After the incubation, add 90 microliters of doubly-distilled water and place the tube on the magnetic rack. Following approximately three minutes of magnetic separation, carefully transfer 85 microliters of the supernatant to a 0.5 milliliter microfuge tube. It is very important to pipette the solution carefully without taking up any of the magnetic beads.
These beads are loaded with urease and will generate a false positive signal. Add 15 microliters of 0.04%Phenol red and 100 microliters of substrate solution. Then, take photographs at specific time intervals to record a color change.
The starting color of the litmus test must be yellow, reflecting a solution pH below 5.5. If necessary, the starting pH of the litmus test can be adjusted with a weak buffer, such as one millimolar sodium acetate buffer at pH five. This figure shows the results of the bacterial litmus test, where E.coli-activated RNA-cleaving DNAzyme EC1 was used as the DNAzyme and Phenol red was used as the pH indicator.
As shown by the lack of color change in the absence of E.coli, EC1 is highly specific and exhibits minimal activity towards other bacteria. The depth of color change is dependent both on the number of E.coli cells used in the DNAzyme activation step and on the time allowed for the urea hydrolysis step. More E.coli cells result in a stronger color change, and a longer time for urea hydrolysis allows for the detection of a smaller number of cells.
This graph shows the pH change as monitored using a handheld pH meter. The presence of 10 to the seven E.coli cells resulted in a gradual increase in pH by three units within 10 minutes.

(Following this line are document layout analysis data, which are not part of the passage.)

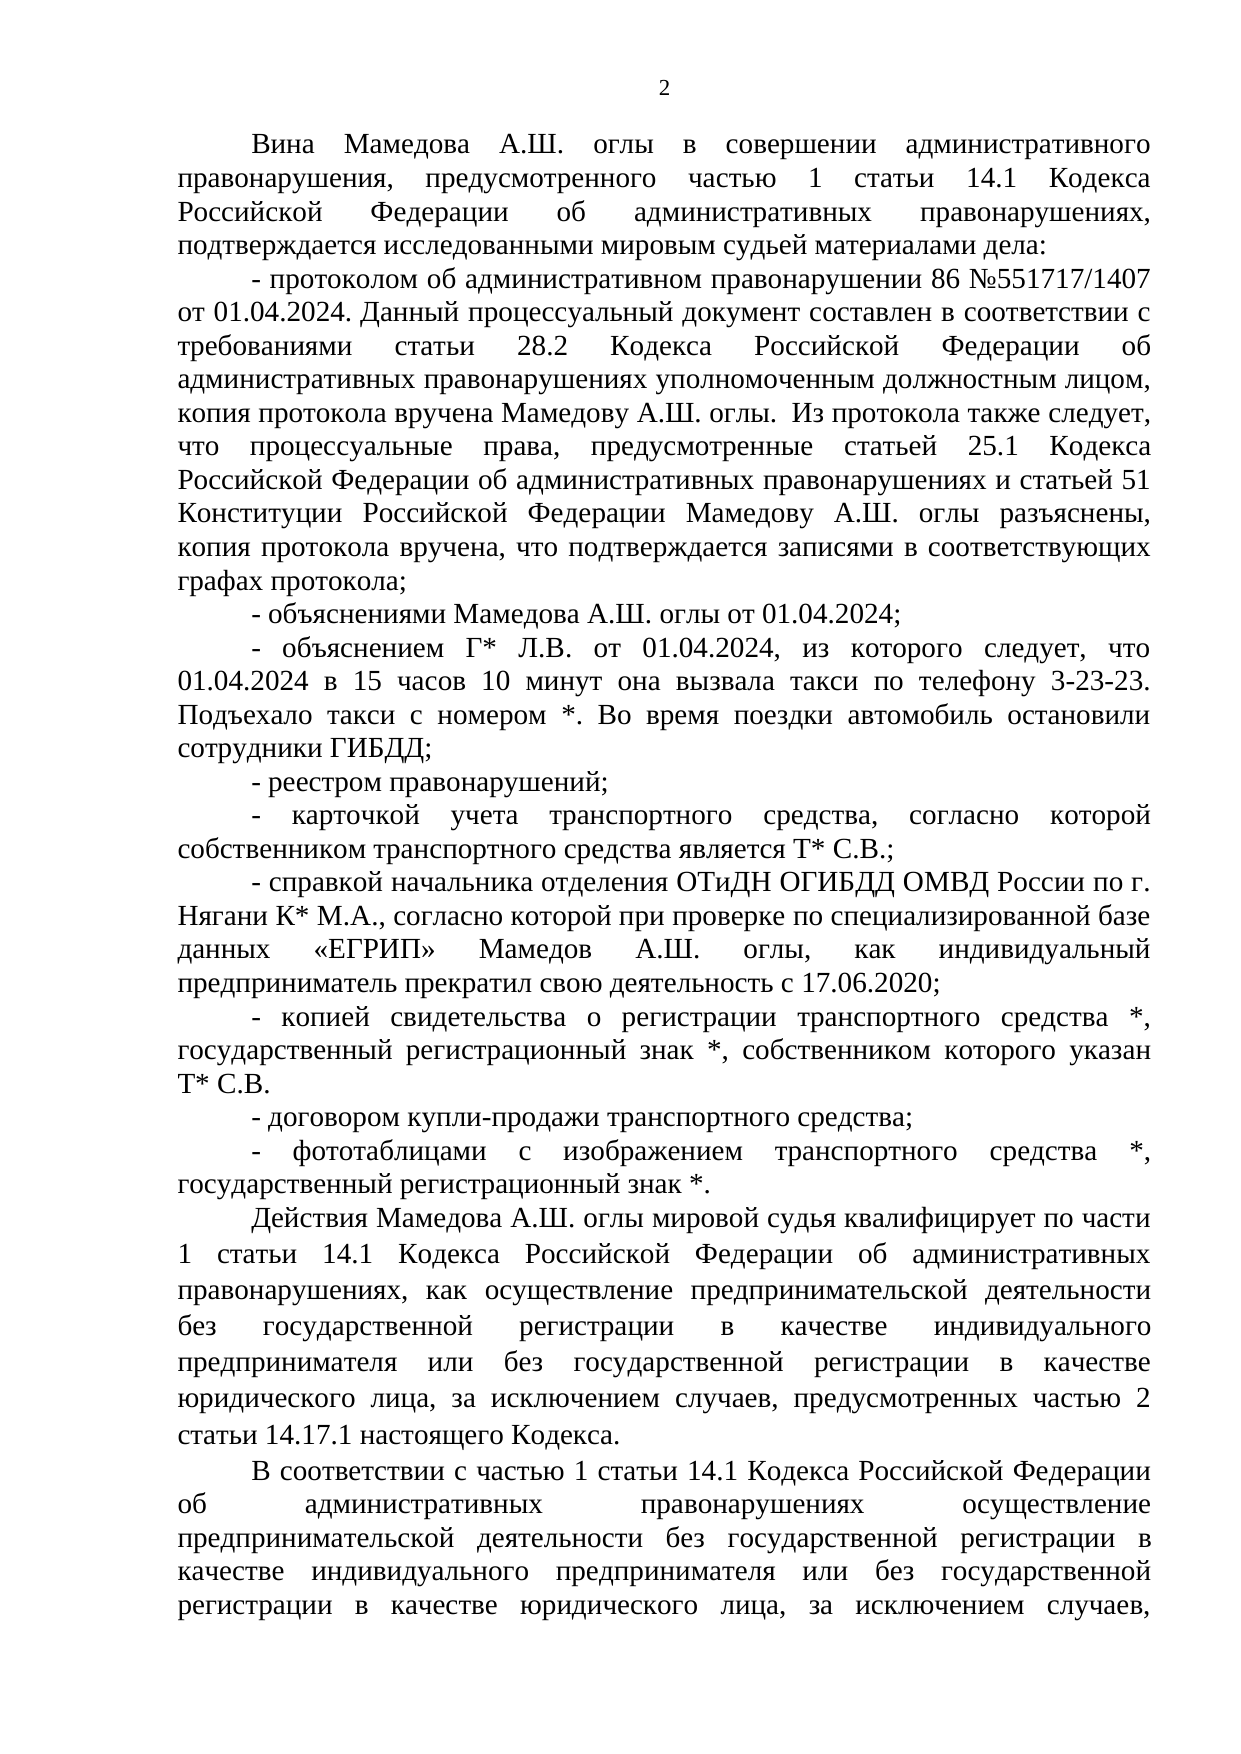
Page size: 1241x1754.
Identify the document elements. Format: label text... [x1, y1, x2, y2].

text - фототаблицами с изображением транспортного средства *, государственный регистрационный знак *. [177, 1133, 1152, 1200]
text - реестром правонарушений; [177, 764, 1152, 797]
text Действия Мамедова А.Ш. оглы мировой судья квалифицирует по части 1 статьи 14.1 Кодекса Российской Федерации об административных правонарушениях, как осуществление предпринимательской деятельности без государственной регистрации в качестве индивидуального предпринимателя или без государственной регистрации в качестве юридического лица, за исключением случаев, предусмотренных частью 2 статьи 14.17.1 настоящего Кодекса. [177, 1200, 1152, 1450]
text - договором купли-продажи транспортного средства; [177, 1099, 1152, 1133]
text - справкой начальника отделения ОТиДН ОГИБДД ОМВД России по г. Нягани К* М.А., согласно которой при проверке по специализированной базе данных «ЕГРИП» Мамедов А.Ш. оглы, как индивидуальный предприниматель прекратил свою деятельность с 17.06.2020; [177, 864, 1152, 999]
text - объяснениями Мамедова А.Ш. оглы от 01.04.2024; [177, 596, 1152, 630]
text - копией свидетельства о регистрации транспортного средства *, государственный регистрационный знак *, собственником которого указан Т* С.В. [177, 999, 1152, 1099]
text - карточкой учета транспортного средства, согласно которой собственником транспортного средства является Т* С.В.; [177, 797, 1152, 864]
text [177, 1453, 1152, 1621]
text - протоколом об административном правонарушении 86 №551717/1407 от 01.04.2024. Данный процессуальный документ составлен в соответствии с требованиями статьи 28.2 Кодекса Российской Федерации об административных правонарушениях уполномоченным должностным лицом, копия протокола вручена Мамедову А.Ш. оглы. Из протокола также следует, что процессуальные права, предусмотренные статьей 25.1 Кодекса Российской Федерации об административных правонарушениях и статьей 51 Конституции Российской Федерации Мамедову А.Ш. оглы разъяснены, копия протокола вручена, что подтверждается записями в соответствующих графах протокола; [177, 261, 1152, 596]
text - объяснением Г* Л.В. от 01.04.2024, из которого следует, что 01.04.2024 в 15 часов 10 минут она вызвала такси по телефону 3-23-23. Подъехало такси с номером *. Во время поездки автомобиль остановили сотрудники ГИБДД; [177, 630, 1152, 764]
text Вина Мамедова А.Ш. оглы в совершении административного правонарушения, предусмотренного частью 1 статьи 14.1 Кодекса Российской Федерации об административных правонарушениях, подтверждается исследованными мировым судьей материалами дела: [177, 127, 1152, 261]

In contrast, the absence of E.coli did not cause detectable pH changes in the same conditions.
Once mastered, this technique can be done in two hours if it is performed properly. While attempting this procedure, it is important to remember that urease is very active, and poor washing or contamination will lead to a false positive. Following this procedure, this method can be performed to test for E.coli in more relevant conditions, such as testing for environmental water quality.
After watching this video, you should have a good understanding for taking advantage of a simple litmus test for E.coli testing. Don't forget that this test can be used to detect pathogenic E.coli, which is extremely hazardous. You need to take biosafety training before conducting any of the tests for pathogenic bacteria.